BEING CHARLIE KAUFMAN
By Beverly Berning
Interior. Day. A small hotel conference room. A woman, BEVERLY BERNING, walks in, followed by a publicist. BEVERLY is casually dressed, not too sexy, not too frumpy. She looks like she could be in her mid-forties, but it’s hard to tell. A man, CHARLIE KAUFMAN, is standing at the other end of the room looking at some papers. He is medium height, slim, and has a head full of dark curly hair. He looks like he’s barely out of college, but it’s hard to tell. The publicist introduces BEVERLY to CHARLIE. After the introduction, she leaves and they both sit at the far end of the table, on either side so that they are facing each other. The overhead light is positioned so that it is shining directly on BEVERLY’s head.
BEVERLY off: Oh my, god. He’s cute. He looks so young. I wish this light weren’t so bright. It’s going to make me look terrible.
BEVERLY starts out with a few mundane questions about whether he’s enjoying his stay in San Francisco, and CHARLIE talks about the hectic schedule to promote his new film, Synecdoche, New York. They both seem a little stiff. BEVERLY looks a little nervous. Charlie looks guarded.

◆ APPLY WHAT YOU READ ◆
[1] In the screenplay about interviewing Charlie Kaufman, which new film is he in San Francisco to promote?
[2] Could you carry on the screenplay about interviewing Charlie Kaufman, starting after its last line?
The records have nothing to do with this work.

◆ DATASET RECORDS ◆
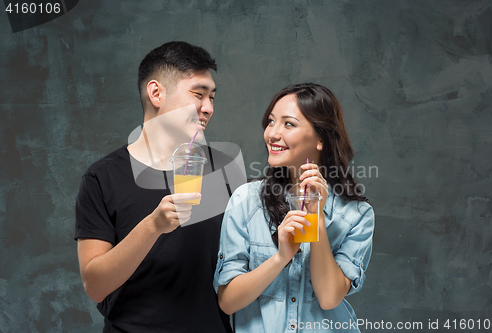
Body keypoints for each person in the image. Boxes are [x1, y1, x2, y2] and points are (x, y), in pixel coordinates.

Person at [75, 41, 244, 332]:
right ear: (156, 93)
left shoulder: (226, 171)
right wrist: (153, 225)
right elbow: (95, 285)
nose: (208, 108)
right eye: (198, 95)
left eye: (212, 97)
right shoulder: (102, 178)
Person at [213, 83, 375, 332]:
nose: (273, 134)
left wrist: (317, 217)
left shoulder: (356, 215)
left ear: (321, 138)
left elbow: (329, 297)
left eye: (288, 124)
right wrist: (281, 257)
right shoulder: (245, 201)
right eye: (270, 122)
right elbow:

◆ EXERCISE ANSWERS ◆
[1] Synecdoche, New York.

[2]
CHARLIE: I’m going to Spain tomorrow.
BEVERLY upbeat: Well, that’s kind of nice. Don’t you think?
CHARLIE: I’m going to Europe twice this month, two different trips, and for the rest of the month, I’m touring around the United States, so it’s a little hard…. a little scary.
BEVERLY off: Oh my god. Why did I say Spain is nice? He acts stressed.
BEVERLY: Well, considering what I’ve been going through just for this half hour I’m going to have with you, I don’t think I could do it.
CHARLIE: Why? What have you been going through?
Charlie asks the question quickly, atonally, kind of like a therapist would. BEVERLY answers his question the way a patient might, a little cautiously.
BEVERLY: Well, just all the stress…. You know….
CHARLIE: Really? Why are you stressed?
BEVERLY lets out an abrupt laugh. Charlie doesn’t react; he is serious.
BEVERLY off: I’ve already lost control. I always do this. Here we are talking about me, when it should be me asking the questions.
CHARLIE insistent: No seriously. Are you stressed because you’re always stressed, or…?
BEVERLY: I’m always stressed.
CHARLIE: Okay.
Charlie seems satisfied, as if the answer is completely understandable.
BEVERLY more relaxed: Yeah, I get stressed VERY easily, which, you know, makes living kind of hard, but...
CHARLIE: Yeah.
BEVERLY: This is also a little daunting because I’m such a huge fan of yours, but you are such a normal looking person that…pauses… I find that…pauses again… comforting.
Charlie laughs.
CHARLIE: Did you expect…? I mean, thank you, but…
BEVERLY: I knew what you looked like.
CHARLIE: Are there some people who are not normal looking that you have to interview?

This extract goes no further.